22. Carton de souvenirs

Il est plus de deux heures du matin, et j'ai fini par éplucher chaque entreprise de la liste. De toutes celles que j'avais au départ, il ne m'en reste plus que cinq qui soient proches de chez nous. Mais malgré tout ce que j'ai fait cette nuit, j'ai encore un léger doute sur le fait que l'espion qui est au lycée soit là pour des raisons économiques. Il nous faut savoir ce que notre ennemi veut à Jonathan ou à son père pour savoir à qui on a affaire.

- J'ai du mal à croire que l'espion soit là pour parler affaires, adressé-je à Thomas, toujours à la recherches de quelconques informations sur son ordinateur. C'est vrai, pour ça il y a l'espionnage industriel, aller voir dans l'entreprise ce qu'il se passe pour leur voler les idées ou pour faire mieux, mais s'en prendre au fils du PDG, ça me surprend.

- Tu penses que c'est d'ordre politique ?

- Ce que je pense c'est qu'il y a des criminels qui veulent s'en prendre à Jonathan pour une raison qu'on ignore encore. Économiquement parlant, à quoi il leur servirait ? Je crois surtout qu'ils veulent se servir de lui pour faire pression sur Hale.

Thomas souffle de fatigue face à ce manque d'informations qui nous fait toujours face. Il a l'air de réfléchir.

- Dans ce cas on tombe sur le même problème que tout à l'heure. Pourquoi il ne s'en sont pas déjà pris à Jonathan ? Ce n'est pas par hasard qu'ils prennent leur temps, ils doivent attendre quelque chose.

- Oui, mais quoi ? demandé-je à bout de patience.

- Il faut continuer à chercher, on finira bien par trouver.

Je me frotte les yeux de fatigue. Dans moins de six heures nous commençons les cours, dans un peu plus de quatre heures je devrai me lever, et j'ai l'impression que nous ne sommes pas près de nous coucher. Je me lève pour aller me faire un énième café afin de rester éveillée une demi-heure voire une heure de plus. Je n'en propose pas à Thomas qui n'a pas encore fini le sien.

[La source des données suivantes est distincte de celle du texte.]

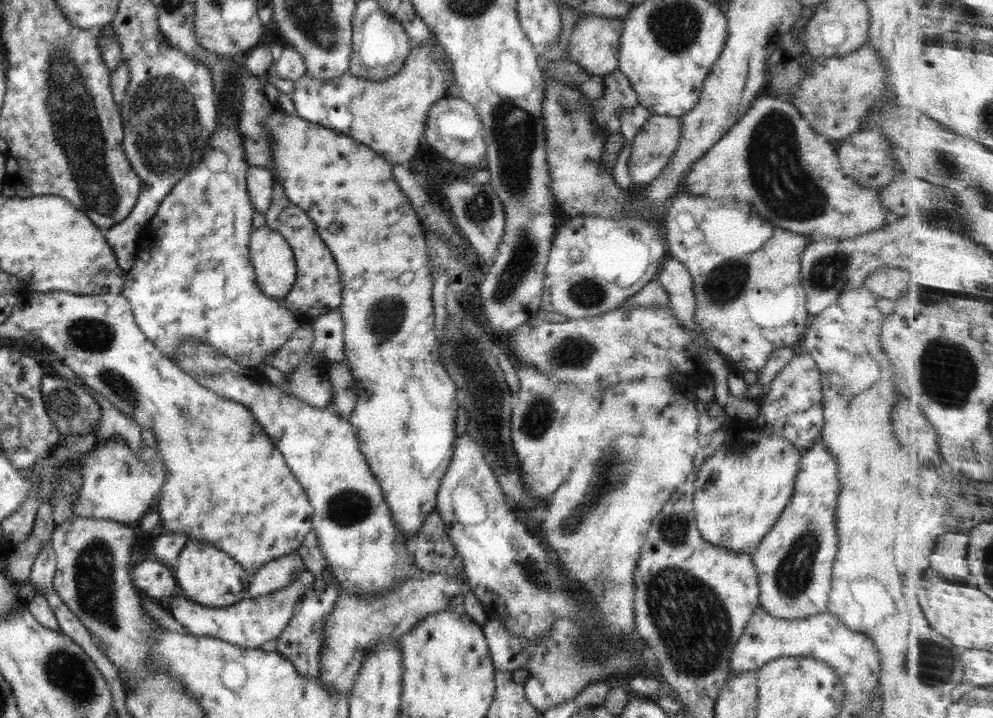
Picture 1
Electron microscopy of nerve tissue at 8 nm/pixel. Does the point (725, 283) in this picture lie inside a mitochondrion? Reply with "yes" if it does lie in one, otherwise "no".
yes

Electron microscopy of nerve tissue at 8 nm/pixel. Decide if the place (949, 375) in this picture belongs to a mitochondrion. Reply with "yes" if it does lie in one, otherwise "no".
yes

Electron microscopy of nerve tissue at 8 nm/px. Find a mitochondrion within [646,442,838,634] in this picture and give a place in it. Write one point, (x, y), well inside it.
(793, 577)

Je reviens sur le canapé les yeux à demi clos et ne tarde pas à prendre une grande gorgée du liquide que je tiens entre mes mains. Je pose la tasse sur l'accoudoir du canapé - je sais, il y a plus ingénieux comme endroit pour poser une tasse remplie, et je reprends mon ordinateur sur les genoux. Je commence par m'intéresser aux entreprises Fickelman. Je ne sais pas pourquoi, mais en plus d'être le premier sur la liste des suspects, cet homme ne m'inspire pas du tout confiance, comme si j'avais une sorte de pressentiment. Je tombe sur un site présentant toutes ses grandes entreprises. Je sais qu'à part leur concurrence avec les entreprises Hale, ces entreprises ne montrent aucun problème d'ordre juridique ou autre. Cependant, il y en a aussi des plus petites sur lesquelles je n'ai pas réussi à me renseigner pour le moment. Elles n'ont aucun site particulier, aucune critique sur aucun forum. Mais ce n'est pas ça qui va m'arrêter.

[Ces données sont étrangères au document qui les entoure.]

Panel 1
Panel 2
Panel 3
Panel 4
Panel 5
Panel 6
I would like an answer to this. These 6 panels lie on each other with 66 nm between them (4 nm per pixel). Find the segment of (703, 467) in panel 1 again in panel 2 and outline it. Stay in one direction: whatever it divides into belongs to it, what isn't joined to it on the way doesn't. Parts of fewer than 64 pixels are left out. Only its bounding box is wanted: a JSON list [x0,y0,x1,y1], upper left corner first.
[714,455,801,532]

- Tu m'as dit tout à l'heure que tu avais trouvé, en fouillant correctement dans sa vie, tout ce qu'il faut savoir sur Fickelman. Tu pourrais me l'envoyer sur mon ordinateur ?

Après quelques minutes, Thomas me répond :

- C'est fait.

J'ouvre la page, qui n'est pas censée être publique, à l'écran, et tombe sur des liens tout aussi privés sur les entreprises secrètes ou peu connues de Fickelman. Celles-ci sont beaucoup plus intéressantes que celles sur lesquelles j'ai eu à me renseigner plus tôt. Je tombe sur l'une d'elles qui retient particulièrement mon attention. Elle se nomme la Material Anonymus Production. Comment est-ce qu'une production peut-elle être anonyme si elle doit avoir des fournisseurs et faire du bénéfice ? De ce que je vois sur ces sites privés, c'est que leur production est destinée à être utilisée par l'état, cependant leurs clients ne sont pas précisément mentionnés.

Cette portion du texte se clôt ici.